Several US dates featured the Ramones as an opener, either in addition to, or in lieu of Van Halen. The NYC punk rock band was eager to expand their fanbase, and considered themselves to have more in common with the hard rock bands of 1978 than with a band like the Sex Pistols. In part due to one promoter billing the event as “punk vs. metal”, Sabbath's audience responded to the opener with open hostility.

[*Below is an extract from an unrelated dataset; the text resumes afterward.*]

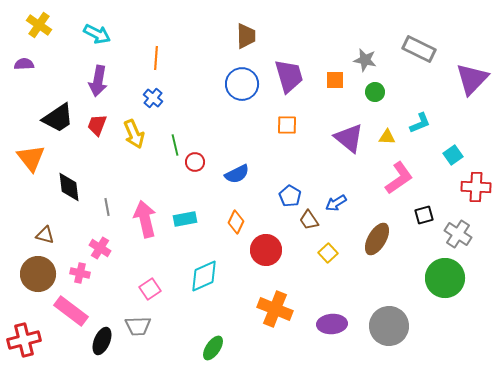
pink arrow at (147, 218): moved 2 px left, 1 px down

==Top of the Pops appearance==
With the success of the "Never Say Die" single, Black Sabbath was invited to perform on Top of the Pops. The band twice appeared live in the studio, miming to a pre-recorded version of the song. One of these appearances was included on the official The Black Sabbath Story, Vol. 1 video release. In his autobiography, Osbourne remembers the appearance fondly "'cos we got to meet Bob Marley. I'll always remember the moment he came out of his dressing room – it was next to ours – and you literally couldn't see his head through the cloud of dope smoke. He was smoking the biggest, fattest joint I'd ever seen – and believe me, I'd seen a few. I kept thinking, He's gonna have to lip-synch, no one can do a live show when they're that high. But no – he did it live. Flawlessly, too." In his autobiography, Iommi reveals that because drummer Bill Ward had his hair in braids at the time, "everybody thought he was taking the mickey out of Bob (Marley). It wasn't like that at all; it was just the way he happened to have his hair in those days."

==Track listing==

- Note

Side A
| No. | Title | Length |
|---|---|---|
| 1. | "Never Say Die" | 3:50 |
| 2. | "Johnny Blade" | 6:28 |
| 3. | "Junior's Eyes" | 6:42 |
| 4. | "A Hard Road" () | 6:04 |

Side B
| No. | Title | Length |
|---|---|---|
| 5. | "Shock Wave" | 5:15 |
| 6. | "Air Dance" | 5:17 |
| 7. | "Over to You" | 5:22 |
| 8. | "Breakout" (instrumental) | 2:35 |
| 9. | "Swinging the Chain" | 4:06 |
| Total length: |  | 45:41 |

==Personnel==
Black Sabbath
- Tony Iommi – guitars, backing vocals on "A Hard Road"
- Ozzy Osbourne – lead and backing vocals
- Geezer Butler – bass guitar, backing vocals on "A Hard Road"
- Bill Ward – drums, lead vocals on "Swinging the Chain", backing vocals on "A Hard Road"

Additional musicians
- Don Airey – keyboards
- Jon Elstar – harmonica
- Wil Malone – brass arrangements

Technical personnel
- Black Sabbath – production
- Dave Harris – engineering
- Spock Wall – special assistance
- Hipgnosis – sleeve design

==Charts==

| Chart (1978) | Peak position |
|---|---|
| Canada Top Albums/CDs (RPM) | 90 |
| French Albums (SNEP) | 33 |
| Swedish Albums (Sverigetopplistan) | 37 |
| UK Albums (Official Charts) | 12 |
| US Billboard 200 | 69 |

| Chart (2023) | Peak position |
|---|---|
| Scottish Albums (Official Charts) | 84 |
| UK Independent Albums (Official Charts) | 20 |
| UK Rock & Metal Albums (Official Charts) | 9 |

== Certifications ==

| Region | Certification | Certified units/sales |
| United States (RIAA) | Gold | 500,000^{^} |
^{^} Shipments figures based on certification alone.